— Passage —
● ● ● ●

Penn Summer | Genomics and Bioinformatics

Session:

Session A: July 13 – July 23, 2020

Time:

9:30 a.m. - 12 p.m.

Category:

Science

Instructor:

Vinayak Mathur

Description:

In this class we will examine the intersection of biology, computer science, and statistics, with special emphasis on the biological aspects. Advances in Next Generation Sequencing technologies have led to the production of large amounts of sequencing data and a growing need to develop researchers to analyze it. There are a variety of bioinformatics tools available for students to learn, enabling them to participate in authentic research. This course introduces these tools through hands-on training. The course will focus on using analytical methods to understand the features, functions and evolution of genomics. The overall aims of the course are for students to 1) learn the underlying theory behind bioinformatics tools for genomic analysis and to 2) develop an understanding of how the analysis of sequence data informs the study of biology. Students will get an opportunity to work with biological datasets, perform authentic research and contribute to an ongoing research project.

It is required that students bring a laptop to class.

Rough syllabus

Day	Topic
1	Introduction to BLAST and Sequencing Technologies
2	Databases and Genome Annotation
3	Comparative Genomics
4	Phylogenetics
5	Community Science Project and Data Visualization
6	Introduction to Galaxy and walk-through
7	FASTQ Quality Analysis
8	Gene Ontology Classification
9	Metagenome analysis

The course will be divided into two projects:

Day 1-5: Students work through a pipeline to identify Horizontal Gene Transfer (HGT) in bacteria and bacteriophages. After learning the necessary bioinformatics tools, student pairs will be assigned phage proteins that they will search through the database and look for instances of HGT. The data will be deposited in the Community Science Project database, developed by the Genome Solver team

Day 6-9: Students will be introduced to the GALAXY pipeline and will work with large biological datasets to perform quality analysis, Gene Ontology classifications and Metagenome analysis.

Learning outcomes

By the end of the course students will:

Be able to diagram/explain the various types genome sequencing technologies and explain their strengths and weaknesses.
Gain facility with important general databases, focusing on those housed at the National Center for Biotechnology Information (NCBI). Students will also gain facility with the prokaryotic database at the Joint Genomic Institute (JGI)
Be able to use web tools such as BLAST, MUSCLE, and MEGA6 to examine DNA and protein sequences and to explain in general terms how they work.
Be able to annotate genes in terms of both structure and function.
Be able to compare gene/protein sequences and draw inferences about evolutionary history.
Be able to interpret metagenomic data.
Gain facility in reading and interpreting primary literature.

● ● ● ●

— Instructions for the task —
Can you copy the course page starting at "Day 6-9: Students" and ending at "about evolutionary history.", and swap "MEGA6" for "MEGA X"? None of the items matter here.

● ● ● ●

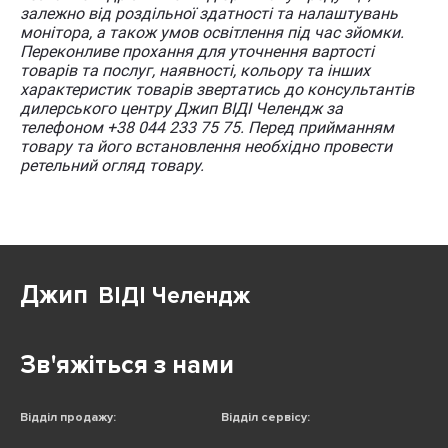
залежно від роздільної здатності та налаштувань
монітора, а також умов освітлення під час зйомки.
Переконливе прохання для уточнення вартості
товарів та послуг, наявності, кольору та інших
характеристик товарів звертатись до консультантів
дилерського центру Джип ВІДІ Челендж за
телефоном +38 044 233 75 75. Перед прийманням
товару та його встановлення необхідно провести
ретельний огляд товару.
Джип
ВІДІ Челендж
Зв'яжіться з нами
Відділ продажу:
Відділ сервісу:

● ● ● ●

— Written solution —
Day 6-9: Students will be introduced to the GALAXY pipeline and will work with large biological datasets to perform quality analysis, Gene Ontology classifications and Metagenome analysis.

Learning outcomes

By the end of the course students will:

Be able to diagram/explain the various types genome sequencing technologies and explain their strengths and weaknesses.
Gain facility with important general databases, focusing on those housed at the National Center for Biotechnology Information (NCBI). Students will also gain facility with the prokaryotic database at the Joint Genomic Institute (JGI)
Be able to use web tools such as BLAST, MUSCLE, and MEGA X to examine DNA and protein sequences and to explain in general terms how they work.
Be able to annotate genes in terms of both structure and function.
Be able to compare gene/protein sequences and draw inferences about evolutionary history.